Yan Zhi, Luke Brian T, Tsang Shirley X, Xing Rui, Pan Yuanming, Liu Yixuan, Wang Jinlian, Geng Tao, Li Jiangeng, Lu Youyong
Laboratory of Molecular Oncology, Key Laboratory of Carcinogenesis and Translational Research (Ministry of Education), Peking University Cancer Hospital and Institute, Beijing, People's Republic of China.
Advanced Biomedical Computing Center, Frederick National Laboratory for Cancer Research, Frederick, MD, USA.
Biomark Insights. 2014 Aug 14;9:67-76. doi: 10.4137/BMI.S13059. eCollection 2014.
High-throughput gene expression microarrays can be examined by machine-learning algorithms to identify gene signatures that recognize the biological characteristics of specific human diseases, including cancer, with high sensitivity and specificity. A previous study compared 20 gastric cancer (GC) samples against 20 normal tissue (NT) samples and identified 1,519 differentially expressed genes (DEGs). In this study, Classification Information Index (CII), Information Gain Index (IGI), and RELIEF algorithms are used to mine the previously reported gene expression profiling data. In all, 29 of these genes are identified by all three algorithms and are treated as GC candidate biomarkers. Three biomarkers, COL1A2, ATP4B, and HADHSC, are selected and further examined using quantitative real-time polymerase chain reaction (qRT-PCR) and immunohistochemistry (IHC) staining in two independent sets of GC and normal adjacent tissue (NAT) samples. Our study shows that COL1A2 and HADHSC are the two best biomarkers from the microarray data, distinguishing all GC from the NT, whereas ATP4B is diagnostically significant in lab tests because of its wider range of fold-changes in expression. Herein, a data-mining model applicable for small sample sizes is presented and discussed. Our result suggested that this mining model may be useful in small sample-size studies to identify putative biomarkers and potential biological features of GC.

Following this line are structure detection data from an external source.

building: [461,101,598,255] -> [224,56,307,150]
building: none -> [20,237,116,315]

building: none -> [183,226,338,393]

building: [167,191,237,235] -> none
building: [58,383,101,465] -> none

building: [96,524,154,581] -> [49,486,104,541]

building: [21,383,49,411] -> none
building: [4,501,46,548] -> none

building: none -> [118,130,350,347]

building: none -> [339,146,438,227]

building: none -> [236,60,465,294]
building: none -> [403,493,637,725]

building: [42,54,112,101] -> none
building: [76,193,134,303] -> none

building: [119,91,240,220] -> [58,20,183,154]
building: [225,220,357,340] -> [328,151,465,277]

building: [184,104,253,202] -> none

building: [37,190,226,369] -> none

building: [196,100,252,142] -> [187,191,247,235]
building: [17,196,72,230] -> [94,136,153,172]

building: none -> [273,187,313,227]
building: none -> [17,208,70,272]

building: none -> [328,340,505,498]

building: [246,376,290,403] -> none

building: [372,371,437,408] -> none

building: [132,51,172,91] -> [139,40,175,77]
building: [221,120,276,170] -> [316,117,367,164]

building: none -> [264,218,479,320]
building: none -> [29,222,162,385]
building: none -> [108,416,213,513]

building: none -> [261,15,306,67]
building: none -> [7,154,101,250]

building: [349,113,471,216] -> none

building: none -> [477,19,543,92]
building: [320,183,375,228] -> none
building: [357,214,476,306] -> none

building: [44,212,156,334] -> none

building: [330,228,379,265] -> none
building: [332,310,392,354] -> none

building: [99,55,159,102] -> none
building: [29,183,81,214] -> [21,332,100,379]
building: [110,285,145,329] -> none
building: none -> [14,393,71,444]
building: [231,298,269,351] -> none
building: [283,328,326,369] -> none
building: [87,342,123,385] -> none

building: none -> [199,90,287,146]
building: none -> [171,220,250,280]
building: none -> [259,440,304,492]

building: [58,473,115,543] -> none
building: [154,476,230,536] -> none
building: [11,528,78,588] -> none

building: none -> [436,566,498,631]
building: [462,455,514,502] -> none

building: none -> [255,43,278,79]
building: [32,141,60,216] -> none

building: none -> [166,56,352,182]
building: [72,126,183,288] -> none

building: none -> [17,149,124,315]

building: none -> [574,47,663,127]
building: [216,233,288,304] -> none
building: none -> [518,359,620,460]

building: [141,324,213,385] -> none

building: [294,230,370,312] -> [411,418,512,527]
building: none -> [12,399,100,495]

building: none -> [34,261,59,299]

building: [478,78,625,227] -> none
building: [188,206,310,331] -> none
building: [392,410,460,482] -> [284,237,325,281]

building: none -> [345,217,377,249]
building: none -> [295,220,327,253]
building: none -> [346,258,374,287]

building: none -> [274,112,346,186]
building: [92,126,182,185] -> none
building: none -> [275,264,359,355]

高通量基因表达微阵列可通过机器学习算法进行检测,以识别能够以高灵敏度和特异性识别包括癌症在内的特定人类疾病生物学特征的基因特征。先前的一项研究将20个胃癌(GC)样本与20个正常组织(NT)样本进行比较,鉴定出1519个差异表达基因(DEG)。在本研究中,使用分类信息指数(CII)、信息增益指数(IGI)和RELIEF算法挖掘先前报道的基因表达谱数据。总共,这三种算法共同鉴定出29个基因,并将其视为GC候选生物标志物。选择三种生物标志物COL1A2、ATP4B和HADHSC,并在两组独立的GC和正常相邻组织(NAT)样本中使用定量实时聚合酶链反应(qRT-PCR)和免疫组织化学(IHC)染色进行进一步检测。我们的研究表明,COL1A2和HADHSC是微阵列数据中最好的两种生物标志物,可将所有GC与NT区分开来,而ATP4B因其表达变化倍数范围更广,在实验室检测中具有诊断意义。在此,提出并讨论了一种适用于小样本量的数据挖掘模型。我们的结果表明,这种挖掘模型可能有助于小样本量研究中识别GC的假定生物标志物和潜在生物学特征。